■ **Task details**
Transcribe the records below word for word, beginning with the first line and stopping after the line that contains "android:versionName from AppManifest.xml. | [optional]"; pictures are not part of the copy.
--- Supplied information Enclosed Below ---
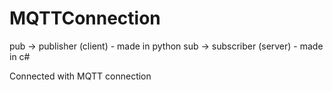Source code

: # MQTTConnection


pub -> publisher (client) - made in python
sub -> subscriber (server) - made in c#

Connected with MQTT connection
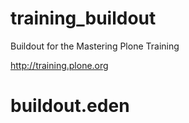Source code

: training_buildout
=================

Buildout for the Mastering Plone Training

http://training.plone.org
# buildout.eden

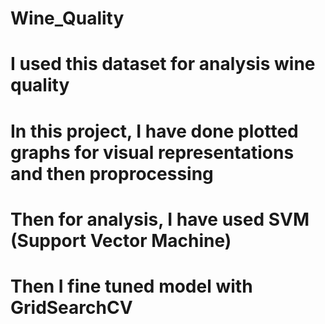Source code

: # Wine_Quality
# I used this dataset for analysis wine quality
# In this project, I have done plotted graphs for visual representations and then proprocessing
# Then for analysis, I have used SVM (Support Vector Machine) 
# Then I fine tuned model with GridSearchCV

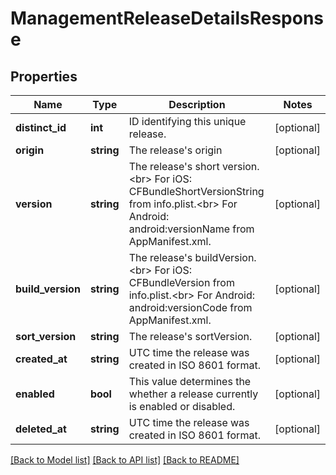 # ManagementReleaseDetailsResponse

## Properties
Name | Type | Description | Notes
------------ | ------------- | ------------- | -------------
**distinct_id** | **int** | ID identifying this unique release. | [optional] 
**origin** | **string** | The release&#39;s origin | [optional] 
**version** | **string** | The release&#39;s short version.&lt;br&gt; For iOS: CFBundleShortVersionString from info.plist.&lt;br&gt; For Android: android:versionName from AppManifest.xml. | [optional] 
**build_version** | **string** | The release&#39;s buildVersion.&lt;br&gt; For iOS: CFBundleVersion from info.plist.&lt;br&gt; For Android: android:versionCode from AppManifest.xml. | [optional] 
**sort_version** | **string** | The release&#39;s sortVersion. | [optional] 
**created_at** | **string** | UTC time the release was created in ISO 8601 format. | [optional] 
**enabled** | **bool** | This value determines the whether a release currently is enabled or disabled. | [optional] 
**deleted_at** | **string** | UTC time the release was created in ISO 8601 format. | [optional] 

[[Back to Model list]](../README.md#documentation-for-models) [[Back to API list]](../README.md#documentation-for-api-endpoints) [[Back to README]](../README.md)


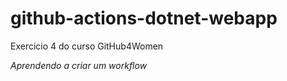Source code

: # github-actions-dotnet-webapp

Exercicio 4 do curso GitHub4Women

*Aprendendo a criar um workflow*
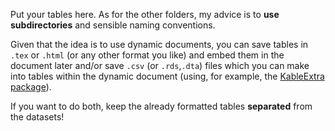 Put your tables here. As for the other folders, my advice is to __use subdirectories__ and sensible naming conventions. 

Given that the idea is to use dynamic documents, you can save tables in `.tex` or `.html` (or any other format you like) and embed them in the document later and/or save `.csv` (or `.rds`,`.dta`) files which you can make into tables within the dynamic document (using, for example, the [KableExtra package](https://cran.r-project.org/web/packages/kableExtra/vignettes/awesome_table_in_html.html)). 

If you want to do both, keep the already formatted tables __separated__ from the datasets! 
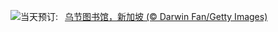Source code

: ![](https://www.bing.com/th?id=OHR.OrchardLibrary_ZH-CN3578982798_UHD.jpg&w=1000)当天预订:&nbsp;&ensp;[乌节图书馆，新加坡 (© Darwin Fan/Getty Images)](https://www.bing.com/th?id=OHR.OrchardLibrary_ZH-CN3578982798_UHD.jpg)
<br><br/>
--- End of Enclosed Supplied information ---
■ **Written solution**
Source code

: # MQTTConnection


pub -> publisher (client) - made in python
sub -> subscriber (server) - made in c#

Connected with MQTT connection
Source code

: training_buildout
=================

Buildout for the Mastering Plone Training

http://training.plone.org
# buildout.eden

Source code

: # Wine_Quality
# I used this dataset for analysis wine quality
# In this project, I have done plotted graphs for visual representations and then proprocessing
# Then for analysis, I have used SVM (Support Vector Machine) 
# Then I fine tuned model with GridSearchCV

 # ManagementReleaseDetailsResponse

## Properties
Name | Type | Description | Notes
------------ | ------------- | ------------- | -------------
**distinct_id** | **int** | ID identifying this unique release. | [optional] 
**origin** | **string** | The release&#39;s origin | [optional] 
**version** | **string** | The release&#39;s short version.&lt;br&gt; For iOS: CFBundleShortVersionString from info.plist.&lt;br&gt; For Android: android:versionName from AppManifest.xml. | [optional] 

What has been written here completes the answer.